| Type | Invited lecture |
| Event | Personal Contact Programme |
| Organized by | Institute of Chartered Accountants of India (ICAI) |
| Location | New Delhi, India |
| Date | August 14, 2007 |
| Slides | Download the presentation (PDF) |
An invited lecture delivered under the Personal Contact Programme of the Institute of Chartered Accountants of India, New Delhi (August 14, 2007).
In short: How India’s competition policy evolved from controlling monopolies to actively promoting competition — and how mergers and acquisitions are assessed within that framework.
About the lecture
This lecture for chartered-accountancy professionals gave a practical overview of India’s competition policy and how it treats mergers and acquisitions. It moved from the basics of market competition through the evolution of India’s policy to the analytical framework used to judge whether a given merger helps or harms competition.
What the lecture covered
- Competition fundamentals — what market competition is, why identifying the relevant market matters, and the benefits of competitive markets.

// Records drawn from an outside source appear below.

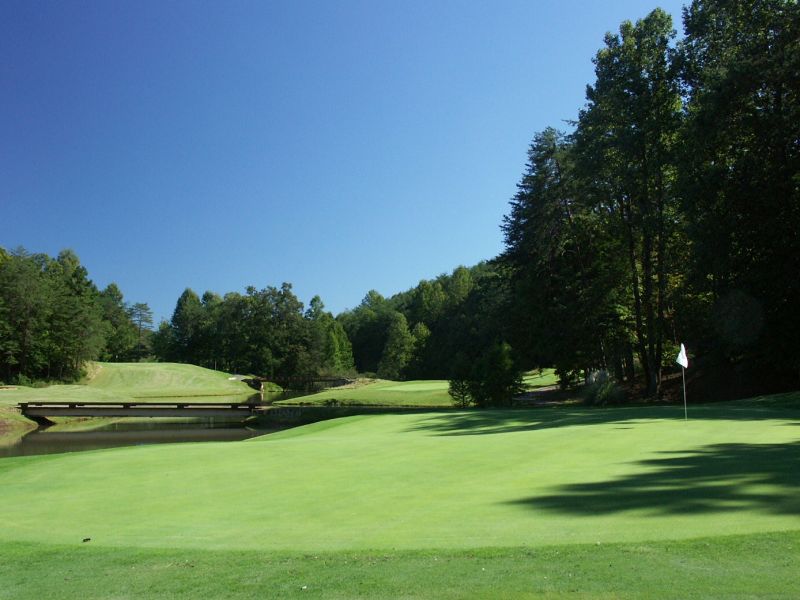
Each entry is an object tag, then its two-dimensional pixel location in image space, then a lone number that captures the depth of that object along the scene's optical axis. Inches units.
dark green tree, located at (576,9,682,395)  1282.0
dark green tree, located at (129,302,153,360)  6077.8
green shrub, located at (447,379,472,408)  1450.4
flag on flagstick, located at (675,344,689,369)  694.0
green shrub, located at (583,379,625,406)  1282.0
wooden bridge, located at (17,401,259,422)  1646.2
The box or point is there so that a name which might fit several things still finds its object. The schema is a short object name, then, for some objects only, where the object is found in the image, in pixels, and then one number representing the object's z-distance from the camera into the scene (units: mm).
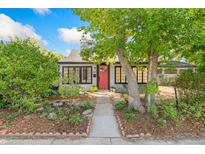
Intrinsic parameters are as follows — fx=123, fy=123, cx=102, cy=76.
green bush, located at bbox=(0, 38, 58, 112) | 4636
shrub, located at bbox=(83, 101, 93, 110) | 5415
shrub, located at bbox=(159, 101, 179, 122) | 4337
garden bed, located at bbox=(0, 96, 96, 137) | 3807
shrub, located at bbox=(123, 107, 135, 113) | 4888
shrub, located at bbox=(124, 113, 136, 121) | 4390
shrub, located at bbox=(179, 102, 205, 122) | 4388
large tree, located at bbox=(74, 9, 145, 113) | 4015
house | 9607
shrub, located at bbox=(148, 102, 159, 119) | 4452
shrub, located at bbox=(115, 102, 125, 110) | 5273
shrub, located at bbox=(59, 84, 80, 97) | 5334
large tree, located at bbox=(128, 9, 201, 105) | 3414
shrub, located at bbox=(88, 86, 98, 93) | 9162
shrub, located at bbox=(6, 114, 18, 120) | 4522
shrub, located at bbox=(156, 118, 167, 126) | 4114
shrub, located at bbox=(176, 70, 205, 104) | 4733
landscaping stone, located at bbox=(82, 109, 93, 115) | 4963
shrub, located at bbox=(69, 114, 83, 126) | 4077
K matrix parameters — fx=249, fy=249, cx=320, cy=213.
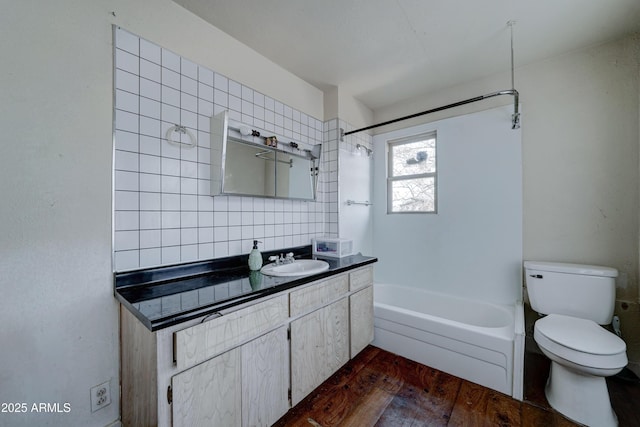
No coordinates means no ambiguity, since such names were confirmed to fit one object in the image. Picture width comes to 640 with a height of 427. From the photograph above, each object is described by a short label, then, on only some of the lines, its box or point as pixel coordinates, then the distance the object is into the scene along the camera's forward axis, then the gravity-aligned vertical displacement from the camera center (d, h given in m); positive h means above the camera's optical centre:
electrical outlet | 1.18 -0.88
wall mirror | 1.60 +0.37
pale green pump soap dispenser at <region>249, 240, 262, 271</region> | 1.67 -0.31
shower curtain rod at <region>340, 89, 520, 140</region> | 1.78 +0.85
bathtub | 1.60 -0.92
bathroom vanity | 0.94 -0.59
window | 2.60 +0.43
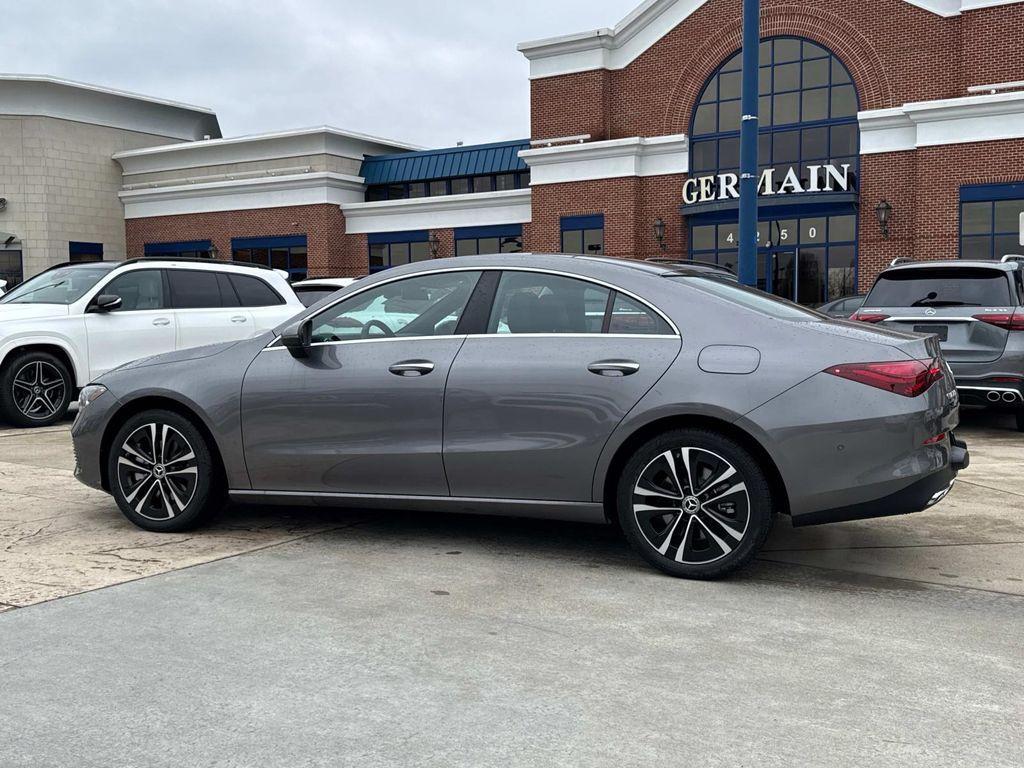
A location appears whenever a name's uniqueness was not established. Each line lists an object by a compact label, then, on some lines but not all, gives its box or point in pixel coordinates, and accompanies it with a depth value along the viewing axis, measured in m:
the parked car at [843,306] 15.04
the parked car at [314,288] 14.59
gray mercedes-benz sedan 4.60
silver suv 9.78
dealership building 25.34
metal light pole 11.42
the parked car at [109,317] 11.06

- India’s policy evolution — the shift from the MRTP Act (1969) to the Competition Act (2002), moving from controlling monopolies toward preventing anti-competitive practices and regulating combinations.
- An M&A analysis framework — the types of mergers (horizontal, vertical, conglomerate), their differing competition implications, and measurement tools such as the Herfindahl-Hirschman Index (HHI).
- Implementation challenges — high thresholds for scrutiny, cross-border issues, jurisdictional overlaps between regulators, and the need for better data and monitoring.